The Japanese medical insurance system covers liver transplantation for liver cirrhosis and hepatocellular carcinoma (HCC) based on Milan criteria[30]. However, the system does not cover metastatic liver cancer. Liver transplantation is a kind of special treatment for the end-stage liver disease and is also expensive. So, not all the patient in the end-stage liver disease has been covered by medical insurance in Japan. In our patient, distant and lymph node metastases were completely resected, and metastatic neuroendocrine tumors in the liver were removed through hepatectomy and liver transplantation even though the metastasis was far advanced within the liver though localized in the liver. We propose that metastatic neuroendocrine tumors of the liver should be classified as similar to HCC although cases beyond Milan criteria[30], like our case, could be also included in such classification because of its biological low malignant character.

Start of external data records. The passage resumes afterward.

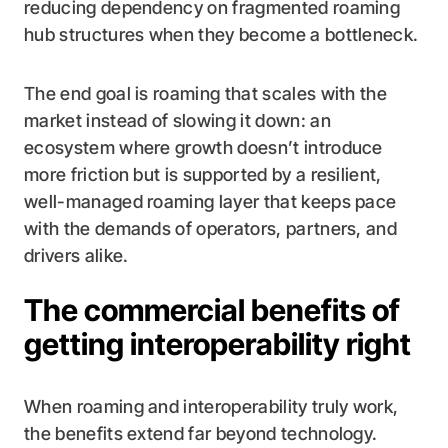
reducing dependency on fragmented roaming
hub structures when they become a bottleneck.
The end goal is roaming that scales with the
market instead of slowing it down: an
ecosystem where growth doesn’t introduce
more friction but is supported by a resilient,
well-managed roaming layer that keeps pace
with the demands of operators, partners, and
drivers alike.
The commercial benefits of
getting interoperability right
When roaming and interoperability truly work,
the benefits extend far beyond technology.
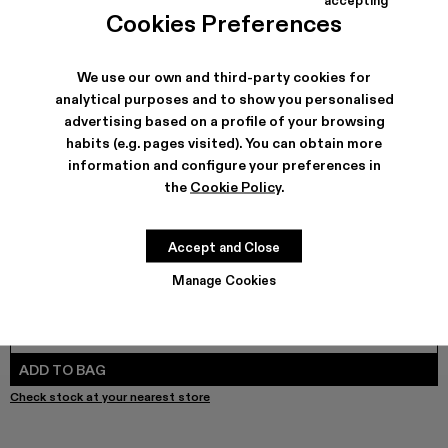
COLORS
:
Cookies Preferences
DISTORTED PRINT DENIM JACKET - AU00005-011
DISTORTED PRINT DENIM JACKET - AU00005-010
Denim Jacket - AU00005-009
Denim Jacket - AU00005-008
Denim Jacket - AU00005-007
Denim Jacket - AU00005-0
Denim Jacket - AU000
Denim Jacket - 
DISTORTED 
Denim
We use our own and third-party cookies for
analytical purposes and to show you personalised
advertising based on a profile of your browsing
SHIPPING & GUARANTEE
habits (e.g. pages visited). You can obtain more
Free shipping on all orders.
information and configure your preferences in
Free returns within 30 days to Camper stores.
the
Cookie Policy
.
Klarna Available
FEATURES
Accept and Close
Manage Cookies
SIZE GUIDE
Select Size
SELECT SIZE
ADD TO BAG
Check stock at your nearest store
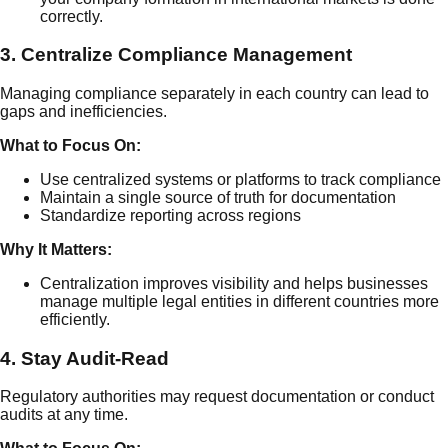
correctly.
3. Centralize Compliance Management
Managing compliance separately in each country can lead to
gaps and inefficiencies.
What to Focus On:
Use centralized systems or platforms to track compliance
Maintain a single source of truth for documentation
Standardize reporting across regions
Why It Matters:
Centralization improves visibility and helps businesses
manage multiple legal entities in different countries more
efficiently.
4. Stay Audit-Read
Regulatory authorities may request documentation or conduct
audits at any time.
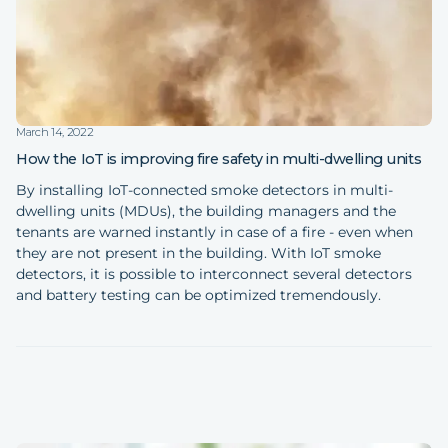
March 14, 2022
How the IoT is improving fire safety in multi-dwelling units
By installing IoT-connected smoke detectors in multi-
dwelling units (MDUs), the building managers and the
tenants are warned instantly in case of a fire - even when
they are not present in the building. With IoT smoke
detectors, it is possible to interconnect several detectors
and battery testing can be optimized tremendously.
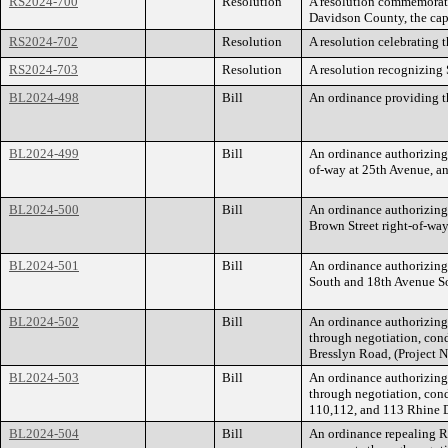
RS2024-700
Resolution
A resolution commemorati
Davidson County, the capi
RS2024-702
Resolution
A resolution celebrating 
RS2024-703
Resolution
A resolution recognizing
BL2024-498
Bill
An ordinance providing th
BL2024-499
Bill
An ordinance authorizing
of-way at 25th Avenue, a
BL2024-500
Bill
An ordinance authorizing
Brown Street right-of-wa
BL2024-501
Bill
An ordinance authorizing
South and 18th Avenue S
BL2024-502
Bill
An ordinance authorizin
through negotiation, cond
Bresslyn Road, (Project
BL2024-503
Bill
An ordinance authorizin
through negotiation, cond
110,112, and 113 Rhine 
BL2024-504
Bill
An ordinance repealing 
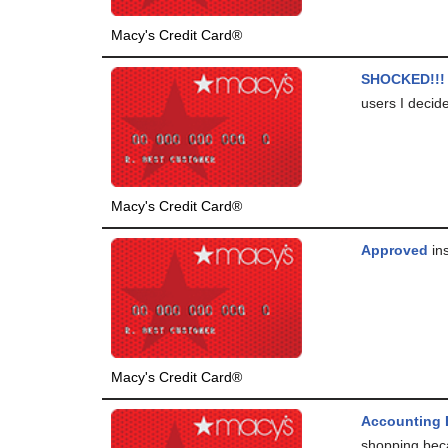
Macy's Credit Card®
SHOCKED!!!
users I decide
Macy's Credit Card®
Approved
ins
Macy's Credit Card®
Accounting 
shopping beca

In conclusion, we reported a female patient who underwent successful living liver transplantation for advanced liver metastases of rectal carcinoid tumor. She has been well for the last two postoperative years and remains alive without any recurrence in spite of positivity of poor prognostic parameters. Other parameters, such as oncogene, suppressor gene and cyclin shown in hepatocellular carcinoma[31], apart from those of histopathology and immunohistochemistry, are needed to help in clinical decision making with respect to the indications of transplantation.